2. Use the video settings in Zoom to enhance your appearance. If you think you look blurry, stop drinking at 8 am in the morning. Better still, use the settings in Zoom that appear in the cog icon in the upper right-hand corner of Zoom to touch up your appearance
3. Create a cool setting behind you. Place yourself in a room with a bookcase behind you where you can display books like, The Scum Also Rises by the CEO of Waste Management, or Vladimir Putin Cracks Me Up, and Of Mutts and Men. Also consider a virtual background behind you. I’ve used this a few times, but not very successfully since I get a ghost-like appearance around me. But if you have a green screen, you can select all kinds of shots like putting yourself on a beach in Hawaii, or in front of the Sphinx.

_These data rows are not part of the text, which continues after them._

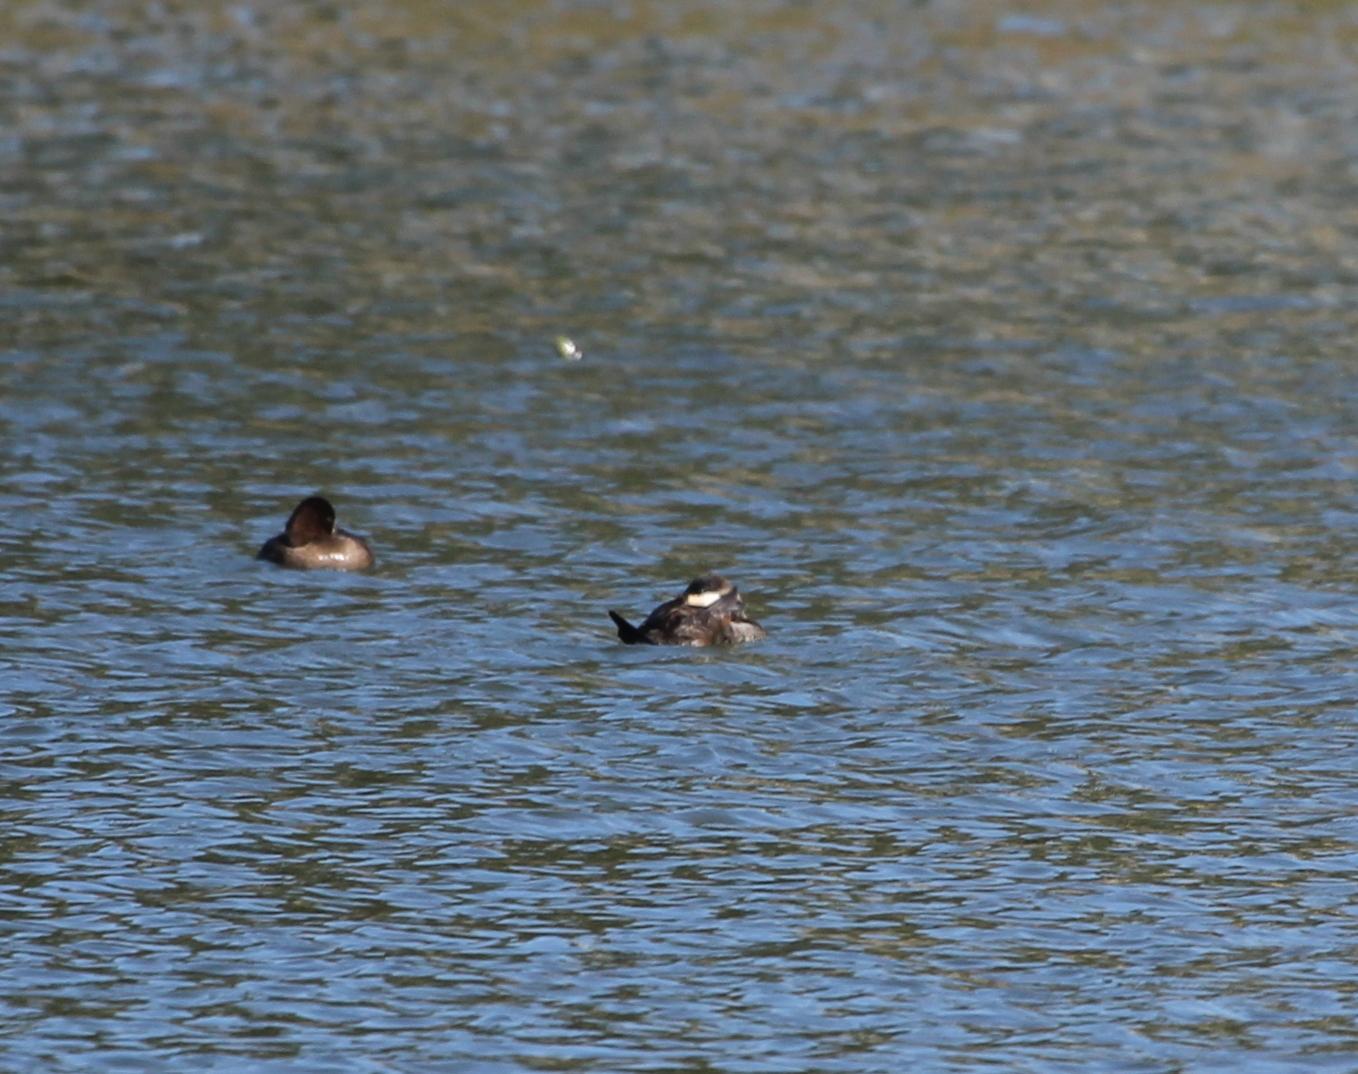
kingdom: Animalia
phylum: Chordata
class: Aves
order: Anseriformes
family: Anatidae
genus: Oxyura
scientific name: Oxyura jamaicensis
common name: Ruddy duck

4. Make sure your sound quality is good. Spend a few bucks for an external microphone.
5. Take Advantage of Many “Chat” Features: Zoom Chat offers:
- 1:1 chat or group conversations via public or private channels
- Starring messages to save for later
- Pinned messages
- A personal space to send yourself reminders and files
- Light or dark themes in your chat panel
- Customizable channels
- Privacy features and access permissions
- GIFs from GIPHY
- Message archiving and third-party storage
- Chat message history with manageable time limits
- Screen capture, file transfer, and image uploads
- Status and presence
- Edit and delete messages
How About Some Don’ts?
6. Don’t eat an Italian sub while on a Zoom call. I know some Zoom invitations say, “Lunch with a Bunch of Zoomers.” but it still looks gross, especially if it’s a meatball sub that drips sauce on your shirt.
7. Don’t answer your phone if it rings. And obviously, don’t leave your phone on in the first place.
8. Don’t allow Fido, or in my case, Luigi, in the room with you. Barking can be annoying, which means you don’t want your wife in the room either. (Ooooo and not true.)
9. Don’t chance running out of battery power. Make sure you’re fully charged (technically and personally) before starting your next Zoom call. Dropping out of the meeting all of a sudden does not look professional.
10. Don’t forget to mute and unmute. If you’re muted, people let you know pretty quickly: “Jim, you slacker, you’re muted.” However, it’s easy to forget you left your mic on and people can hear you coughing, sneezing, typing, blowing your nose, etc. We don’t want that, do we?
11. Drop those pajama bottoms. Not literally. Who wants to witness that? But the thought here is don’t wear pajama bottoms in the first place. If you want to feel sharp and professional, pajamas aren’t the way to go. When I was in college, one of my fraternity brothers always put a coat and tie on when he had an exam so he would feel strong and powerful. Too bad he flunked out.